Peter Wishart MP: Don't risk a football 'Team GB'

10th March 2009

Highlighting his debate in Westminster Hall, SNP MP Peter Wishart outlines the case against creating a single British football team for the 2012 Olympics.


One day I will never forget was the day of my Hampden baptism, which took place on May 2, 1972.

Scotland was playing England in the old home internationals and I will never forget how the whole of the south side of Glasgow reverberated to the Hampden roar. It was a great day, only slightly marred by Alan Ball coming from nowhere to score the only goal and win the game for England.

The Scottish international football team unites the nation like nothing else in our country. Our job as football-supporting legislators must be to do absolutely nothing that would threaten this, even inadvertently. At all times the precautionary principle must be deployed.

We have to give no hint of a precedent that may be used against us in the future.

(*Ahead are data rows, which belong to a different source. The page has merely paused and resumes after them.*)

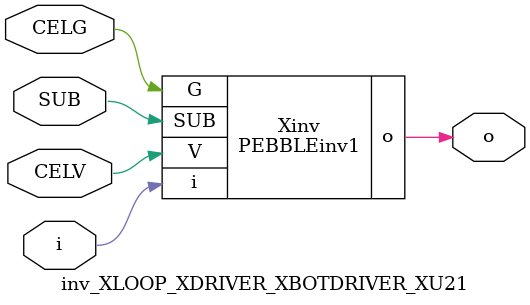
<source format=v>



module PEBBLEinv1 ( o, G, SUB, V, i );

  input V;
  input i;
  input G;
  output o;
  input SUB;
endmodule

//Celera Confidential Do Not Copy inv_XLOOP_XDRIVER_XBOTDRIVER_XU21
//Celera Confidential Symbol Generator
//5V Inverter
module inv_XLOOP_XDRIVER_XBOTDRIVER_XU21 (CELV,CELG,i,o,SUB);
input CELV;
input CELG;
input i;
input SUB;
output o;

//Celera Confidential Do Not Copy inv
PEBBLEinv1 Xinv(
.V (CELV),
.i (i),
.o (o),
.SUB (SUB),
.G (CELG)
);
//,diesize,PEBBLEinv1

//Celera Confidential Do Not Copy Module End
//Celera Schematic Generator
endmodule

</source>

We must give absolutely no excuse to those envious and unhappy about our separate status as a national football side, and we must give no comfort to those who already complain about our generous arrangements in the UK.

In proposing a 'Team GB' football team for the 2012 Olympics, the government is doing the exact opposite. They are setting a precedent and they are giving the excuse to others to question our separate arrangements. They should simply just stop.

I can imagine a future FIFA board, under pressure from emerging nations, asking why it is possible for the teams of the UK to merge for the Olympics but not for the World Cup?

Proponents of a 'Team GB' say that there are assurances from FIFA that any arrangement for the Olympics would not affect our independent standing. That is only binding, however, on this current FIFA board, not the next, or the one after that.

Sepp Blatter, current FIFA president, also recently candidly admitted that any Team GB would, of course, "jeopardise" our separate standings.

Football is not a big deal in the Olympics, it is contested by only under-23s, it does not involve the current stars and is a bit of a side show in the Olympics.

Why should we undermine our independent status for an almost 'non-competition' which is next to meaningless in international football?

If the UK wants football participation in London, then let all the home nations compete. This is what happened in London in 1908.

This is surely the sensible way forward that would do nothing to threaten our teams. Its time for the government to get on the right side on this issue.